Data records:
- - -

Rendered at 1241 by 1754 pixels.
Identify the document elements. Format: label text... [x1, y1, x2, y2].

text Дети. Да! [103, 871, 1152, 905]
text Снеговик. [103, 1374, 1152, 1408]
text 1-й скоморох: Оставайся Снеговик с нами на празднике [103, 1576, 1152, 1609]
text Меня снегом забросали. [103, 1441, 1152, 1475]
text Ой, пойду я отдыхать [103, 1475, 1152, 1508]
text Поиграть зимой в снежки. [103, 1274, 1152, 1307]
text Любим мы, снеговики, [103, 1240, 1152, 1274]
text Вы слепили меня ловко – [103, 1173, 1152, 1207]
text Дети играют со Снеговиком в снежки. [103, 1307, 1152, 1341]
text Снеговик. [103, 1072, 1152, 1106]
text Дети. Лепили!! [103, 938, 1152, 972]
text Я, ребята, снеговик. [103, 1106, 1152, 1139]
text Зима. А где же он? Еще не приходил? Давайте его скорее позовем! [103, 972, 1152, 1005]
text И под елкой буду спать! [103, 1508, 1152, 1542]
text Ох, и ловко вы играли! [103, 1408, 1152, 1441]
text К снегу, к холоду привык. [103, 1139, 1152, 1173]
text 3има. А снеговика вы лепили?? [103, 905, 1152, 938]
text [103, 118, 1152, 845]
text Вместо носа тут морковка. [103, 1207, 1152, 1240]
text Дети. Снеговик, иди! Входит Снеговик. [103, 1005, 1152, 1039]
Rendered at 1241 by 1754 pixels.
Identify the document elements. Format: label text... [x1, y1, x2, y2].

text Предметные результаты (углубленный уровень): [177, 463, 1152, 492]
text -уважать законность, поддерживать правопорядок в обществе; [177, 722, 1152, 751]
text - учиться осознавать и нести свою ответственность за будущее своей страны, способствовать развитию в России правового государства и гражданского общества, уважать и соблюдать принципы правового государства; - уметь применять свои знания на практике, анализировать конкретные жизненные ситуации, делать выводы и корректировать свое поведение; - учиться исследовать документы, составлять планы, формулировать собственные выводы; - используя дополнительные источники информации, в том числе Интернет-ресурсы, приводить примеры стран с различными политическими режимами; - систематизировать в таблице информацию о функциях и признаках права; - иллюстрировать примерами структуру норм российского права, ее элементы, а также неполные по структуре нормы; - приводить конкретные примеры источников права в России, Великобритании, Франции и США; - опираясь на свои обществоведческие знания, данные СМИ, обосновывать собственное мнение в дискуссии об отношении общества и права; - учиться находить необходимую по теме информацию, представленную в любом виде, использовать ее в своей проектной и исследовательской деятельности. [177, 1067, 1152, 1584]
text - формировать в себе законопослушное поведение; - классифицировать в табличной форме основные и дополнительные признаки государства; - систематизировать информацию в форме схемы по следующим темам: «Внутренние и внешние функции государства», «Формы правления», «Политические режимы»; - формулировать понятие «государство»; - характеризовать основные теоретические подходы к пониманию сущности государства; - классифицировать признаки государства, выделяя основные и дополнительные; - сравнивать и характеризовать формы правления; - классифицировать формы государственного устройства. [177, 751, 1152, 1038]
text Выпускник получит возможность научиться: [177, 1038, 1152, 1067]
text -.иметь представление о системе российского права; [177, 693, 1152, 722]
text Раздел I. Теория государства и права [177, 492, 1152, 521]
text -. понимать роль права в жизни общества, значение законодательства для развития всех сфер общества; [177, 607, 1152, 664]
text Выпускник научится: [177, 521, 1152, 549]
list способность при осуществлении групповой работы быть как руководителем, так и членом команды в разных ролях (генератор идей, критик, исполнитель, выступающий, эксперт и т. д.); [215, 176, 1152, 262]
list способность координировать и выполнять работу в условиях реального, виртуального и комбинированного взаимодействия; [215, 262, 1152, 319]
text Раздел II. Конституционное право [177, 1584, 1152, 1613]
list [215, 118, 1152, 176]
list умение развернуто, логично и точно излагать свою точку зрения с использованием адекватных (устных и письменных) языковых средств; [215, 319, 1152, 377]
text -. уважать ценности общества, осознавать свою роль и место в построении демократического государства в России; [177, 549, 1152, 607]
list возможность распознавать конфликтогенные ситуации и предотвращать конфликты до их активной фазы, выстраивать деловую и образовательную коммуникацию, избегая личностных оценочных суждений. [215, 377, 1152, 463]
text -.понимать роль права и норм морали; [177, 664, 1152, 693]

- - -

• **What needs to be done**:
Your response should be the lines of the entries above that include the string "ситуации".

• **Answer space**:
text - учиться осознавать и нести свою ответственность за будущее своей страны, способствовать развитию в России правового государства и гражданского общества, уважать и соблюдать принципы правового государства; - уметь применять свои знания на практике, анализировать конкретные жизненные ситуации, делать выводы и корректировать свое поведение; - учиться исследовать документы, составлять планы, формулировать собственные выводы; - используя дополнительные источники информации, в том числе Интернет-ресурсы, приводить примеры стран с различными политическими режимами; - систематизировать в таблице информацию о функциях и признаках права; - иллюстрировать примерами структуру норм российского права, ее элементы, а также неполные по структуре нормы; - приводить конкретные примеры источников права в России, Великобритании, Франции и США; - опираясь на свои обществоведческие знания, данные СМИ, обосновывать собственное мнение в дискуссии об отношении общества и права; - учиться находить необходимую по теме информацию, представленную в любом виде, использовать ее в своей проектной и исследовательской деятельности. [177, 1067, 1152, 1584]
list возможность распознавать конфликтогенные ситуации и предотвращать конфликты до их активной фазы, выстраивать деловую и образовательную коммуникацию, избегая личностных оценочных суждений. [215, 377, 1152, 463]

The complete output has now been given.